• [PROBLEM TO SOLVE]: Please reproduce the entries exactly as they appear below, but not the pictures.

[Data excerpts]

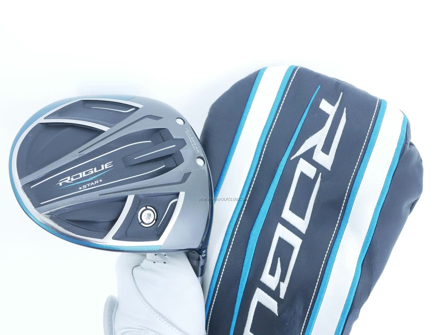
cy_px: 168
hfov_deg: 38.2
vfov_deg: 29.1
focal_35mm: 50
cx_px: 223
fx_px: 644
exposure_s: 1/40
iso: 1600
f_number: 4.5
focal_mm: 25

• [RESULT]:
cy_px: 168
hfov_deg: 38.2
vfov_deg: 29.1
focal_35mm: 50
cx_px: 223
fx_px: 644
exposure_s: 1/40
iso: 1600
f_number: 4.5
focal_mm: 25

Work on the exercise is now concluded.